COPR represents "a theodicy of bourgeois life which is conscious of
its own practical activity while despairing of the fulfillment of its
own utopia." (6-7)
This is, I think, an odd conclusion to draw based solely on what is
presented thus far. There is one further element insufficiently
discussed: the nature of proof and the need for absolute foundations.
Once we dispense with the need for absolute proof, we can draw
conclusions about the way the world is structured based on positive
knowledge and methods of knowledge acquisition that actually produce
progress. The question of what can be proved strictly logically or
not is historically an important one, but an exclusive preoccupation
with proof, and hence its opposite, skepticism, bogs down so much of
philosophy to this day and doesn't do justice to how knowledge progresses.
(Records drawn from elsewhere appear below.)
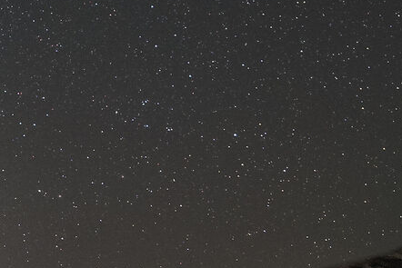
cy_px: -136
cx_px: -451
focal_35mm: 76
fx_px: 849
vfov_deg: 16.4
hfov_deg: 17.2
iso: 1600
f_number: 3.2
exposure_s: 91
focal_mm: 14
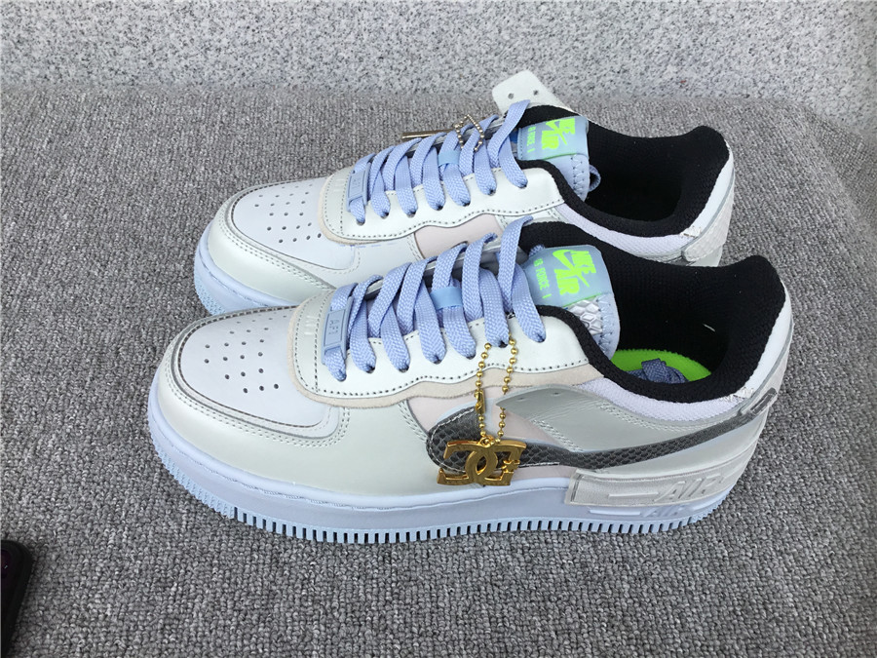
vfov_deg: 45.4
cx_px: 438
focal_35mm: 31
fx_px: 785
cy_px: 329
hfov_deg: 58.4
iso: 25
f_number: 2.4
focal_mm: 3.3
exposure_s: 1/382
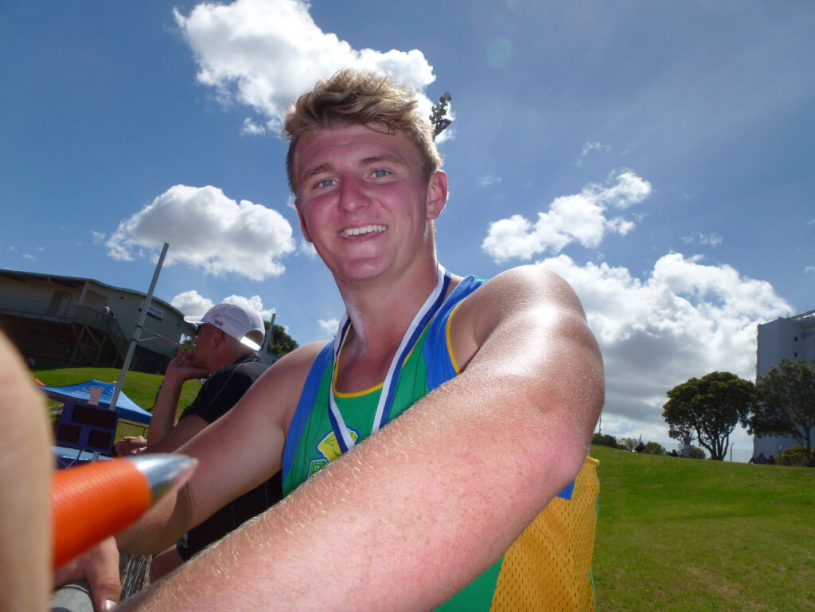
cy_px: 306
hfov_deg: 71.6
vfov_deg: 56.8
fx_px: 565
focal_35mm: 24
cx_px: 408
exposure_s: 1/2000
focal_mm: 4.3
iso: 100
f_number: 4
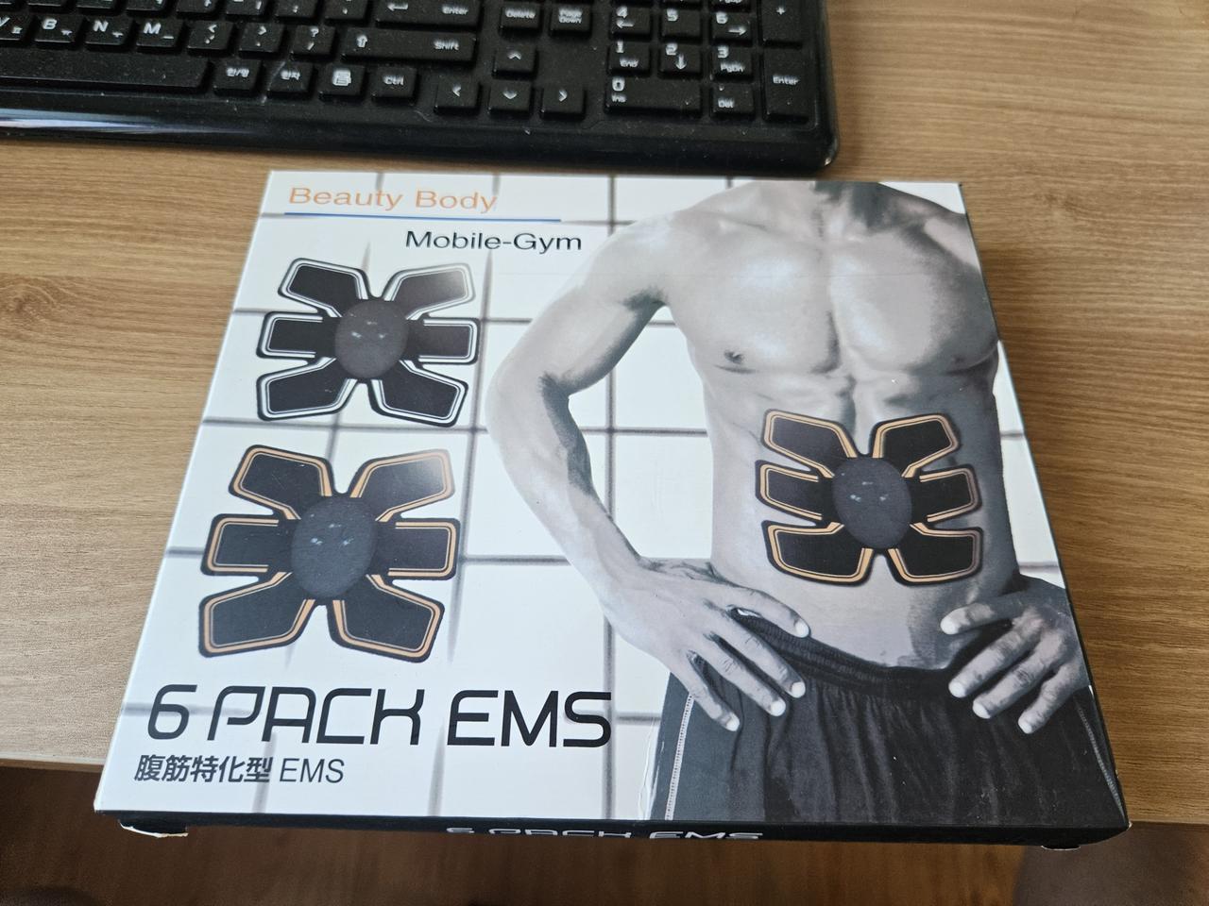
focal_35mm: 23
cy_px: 453
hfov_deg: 73.9
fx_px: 803
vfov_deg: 58.9
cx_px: 604
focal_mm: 5.4
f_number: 1.8
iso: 320
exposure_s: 1/170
Adorno emphasizes the "dual aspect of self-reflexivity", which for
Kant establishes the foundation of experience and prevents
transgressing its boundaries into the Absolute. (7) But this raises a
new question: how can reason criticize itself? Kant approached this
in a straightforward way, while a problem was created for
post-Kantians, who criticized Kant himself. Kant criticized Locke's
"physiology of reason", while having no problem with reason's ability
to take itself as an object of scrutiny. (7) Central to Kant is the
confidence he places in mathematical natural science to take the
place of a priori metaphysics. (8) He poses the question: how (not
whether) synthetic a priori judgments are possible? This is key to
Kant's whole philosophy?
Here Adorno interjects a general statement on the study of
philosophy. If university courses are worth anything, it's because
philosophical texts of the past are not comprehensible on their own.
Adorno hastens to disavow a need to understand the historical context
of the work; rather, "the problems under discussion are only
comprehensible if you are familiar with certain force fields within
which philosophies may be said to move." (8)
Then Adorno defines judgement, propositions, analytic, synthetic, a
priori, a posteriori. Truth, absolutes, must be nailed down as
timeless and forever secure, a tendency characteristic of bourgeois
thought, also revealed by metaphors of commerce. (10) Kant is
quintessentially a bourgeois thinker.
Query: how does this compare to the atemporality of ancient Greek thought?